>> START SELECTION
Fig. 9. Super-resolution examples of “Baboon” and “Monarch” under perceptual loss. PSNR values are illustrated under each sub-figure. (b), (g), (l), and (q) include checkerboard artifacts, and other examples do not.

Table 3 illustrates the average execution time when each CNNs were run 10 times for some images in Set14. Resize-Conv has the highest computational cost in this table, although it did not generate any checkerboard artifacts. From this table, the proposed approaches have much lower computational costs than with resize convolution layers. Note that the results were obtained on a PC with a 3.30-GHz CPU and a main memory size of 16 GB.

Table 3. Execution time of super-resolution (sec)

4) Loss functions

It is well-known that perceptual loss results in sharper SR images despite lower PSNR values [Reference Johnson, Alahi and Li13,Reference Sajjadi, Schölkopf and Hirsch30], and it generates checkerboard artifacts more frequently than under MSE loss as described in [Reference Odena, Dumoulin and Olah9,Reference Johnson, Alahi and Li13,Reference Aitken, Ledig, Theis, Caballero, Wang and Shi14,Reference Blau and Michaeli41]. In Fig. 10, which demonstrates artifacts under MSE loss, (b) and (f) also include checkerboard artifacts as well as in Fig. 7, although the distortion is not that large, compared with under perceptual loss. There is a possibility that any loss function causes checkerboard artifacts, but the magnitude of checkerboard artifacts depends on a class of loss functions used for training networks. The proposed avoidance condition is useful under any loss function.

Fig. 10. Experimental results of super-resolution under MSE loss [PSNR(dB)]. (b) and (f) also include checkerboard artifacts as well as in Fig. 7, although the distortion was not that large, compared with under perceptual loss.

B) Image classification

Next, the proposed structure without checkerboard artifacts was applied to CNNs-based image classification models.

1) Datasets for training and testing

We employed two datasets, CIFAR10 and CIFAR100, which contain 32 × 32 pixel color images and consist of 50 000 training images and 10 000 test images [Reference Krizhevsky and Hinton42]. In addition, standard data augmentation (mirroring and shifting) was used. For preprocessing, the images were normalized by using the channel means and standard deviations.

2) Training details

Table 4 illustrates the CNNs used in the experiments, which were run on the basis of ResNet-110 [Reference He, Zhang, Ren and Sun2]. Note that the projection shortcut [Reference He, Zhang, Ren and Sun2] was used only for increasing the number of dimensions, and all convolutional layers with a stride of 2 in ResNet-110 were replaced by downsampling layers in Table 4.
>> END SELECTION
PROBLEM 1: Name every dataset mentioned in the excerpt on checkerboard artifacts in CNNs.
>> START MATERIAL SHOWN
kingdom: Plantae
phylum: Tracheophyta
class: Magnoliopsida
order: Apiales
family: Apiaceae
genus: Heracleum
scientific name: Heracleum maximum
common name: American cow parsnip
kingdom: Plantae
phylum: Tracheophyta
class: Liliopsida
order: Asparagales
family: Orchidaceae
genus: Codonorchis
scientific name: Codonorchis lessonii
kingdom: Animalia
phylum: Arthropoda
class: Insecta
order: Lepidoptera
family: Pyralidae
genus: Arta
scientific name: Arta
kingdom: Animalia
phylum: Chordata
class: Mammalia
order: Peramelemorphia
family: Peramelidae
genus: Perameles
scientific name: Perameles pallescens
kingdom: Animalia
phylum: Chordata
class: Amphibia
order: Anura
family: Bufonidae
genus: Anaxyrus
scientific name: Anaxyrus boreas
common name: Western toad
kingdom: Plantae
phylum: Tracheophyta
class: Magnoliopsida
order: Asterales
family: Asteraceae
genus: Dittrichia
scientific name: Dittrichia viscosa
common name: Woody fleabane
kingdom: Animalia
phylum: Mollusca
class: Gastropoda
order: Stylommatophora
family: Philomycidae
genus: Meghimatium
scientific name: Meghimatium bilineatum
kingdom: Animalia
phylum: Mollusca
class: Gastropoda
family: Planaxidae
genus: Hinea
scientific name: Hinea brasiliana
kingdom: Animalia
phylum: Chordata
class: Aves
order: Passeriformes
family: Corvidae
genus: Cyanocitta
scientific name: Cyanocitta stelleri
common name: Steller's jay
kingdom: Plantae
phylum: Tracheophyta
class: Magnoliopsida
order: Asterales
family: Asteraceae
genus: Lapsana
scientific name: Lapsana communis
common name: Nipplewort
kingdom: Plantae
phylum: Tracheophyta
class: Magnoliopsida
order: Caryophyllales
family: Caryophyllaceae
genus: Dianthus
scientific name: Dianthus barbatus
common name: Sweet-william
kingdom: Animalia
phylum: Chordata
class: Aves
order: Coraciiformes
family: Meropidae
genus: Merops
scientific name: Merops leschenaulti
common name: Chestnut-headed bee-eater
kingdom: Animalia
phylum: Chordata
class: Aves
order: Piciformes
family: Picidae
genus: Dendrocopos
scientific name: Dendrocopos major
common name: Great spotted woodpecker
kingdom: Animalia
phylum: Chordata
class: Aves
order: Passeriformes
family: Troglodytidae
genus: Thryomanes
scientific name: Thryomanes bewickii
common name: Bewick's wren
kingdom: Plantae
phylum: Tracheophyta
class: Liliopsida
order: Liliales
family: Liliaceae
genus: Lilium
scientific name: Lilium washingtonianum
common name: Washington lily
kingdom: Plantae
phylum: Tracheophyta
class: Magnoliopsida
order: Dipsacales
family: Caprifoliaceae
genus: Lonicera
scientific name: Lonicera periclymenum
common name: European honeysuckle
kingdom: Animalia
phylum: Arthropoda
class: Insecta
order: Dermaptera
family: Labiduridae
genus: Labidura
>> END MATERIAL SHOWN
PROBLEM 2: Rewrite the entries from the first one down to the line containing "genus: Anaxyrus", swapping "phylum" for "division" and changing nothing else.

CORRECT RESULT 1: Set14, CIFAR10, CIFAR100

CORRECT RESULT 2:
kingdom: Plantae
division: Tracheophyta
class: Magnoliopsida
order: Apiales
family: Apiaceae
genus: Heracleum
scientific name: Heracleum maximum
common name: American cow parsnip
kingdom: Plantae
division: Tracheophyta
class: Liliopsida
order: Asparagales
family: Orchidaceae
genus: Codonorchis
scientific name: Codonorchis lessonii
kingdom: Animalia
division: Arthropoda
class: Insecta
order: Lepidoptera
family: Pyralidae
genus: Arta
scientific name: Arta
kingdom: Animalia
division: Chordata
class: Mammalia
order: Peramelemorphia
family: Peramelidae
genus: Perameles
scientific name: Perameles pallescens
kingdom: Animalia
division: Chordata
class: Amphibia
order: Anura
family: Bufonidae
genus: Anaxyrus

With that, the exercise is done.